## Assigned task
Copy the records below word for word, every line of them, but leave the pictures out of your answer.

## Task inputs
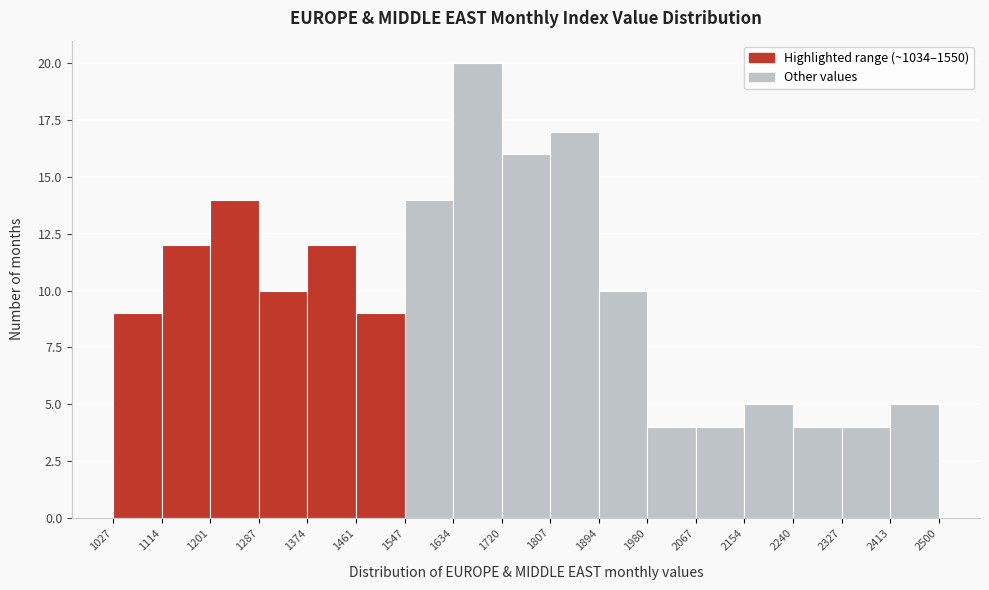

Reading left to right, list every bar in this chart as the range it spans on the x-axis followed by its height. The values are not printed on the chart, so give them approximately, as read against the axis.

1027 to 1114: 9
1114 to 1201: 12
1201 to 1287: 14
1287 to 1374: 10
1374 to 1461: 12
1461 to 1547: 9
1547 to 1634: 14
1634 to 1720: 20
1720 to 1807: 16
1807 to 1894: 17
1894 to 1980: 10
1980 to 2067: 4
2067 to 2154: 4
2154 to 2240: 5
2240 to 2327: 4
2327 to 2413: 4
2413 to 2500: 5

## The answer
Reading left to right, list every bar in this chart as the range it spans on the x-axis followed by its height. The values are not printed on the chart, so give them approximately, as read against the axis.

1027 to 1114: 9
1114 to 1201: 12
1201 to 1287: 14
1287 to 1374: 10
1374 to 1461: 12
1461 to 1547: 9
1547 to 1634: 14
1634 to 1720: 20
1720 to 1807: 16
1807 to 1894: 17
1894 to 1980: 10
1980 to 2067: 4
2067 to 2154: 4
2154 to 2240: 5
2240 to 2327: 4
2327 to 2413: 4
2413 to 2500: 5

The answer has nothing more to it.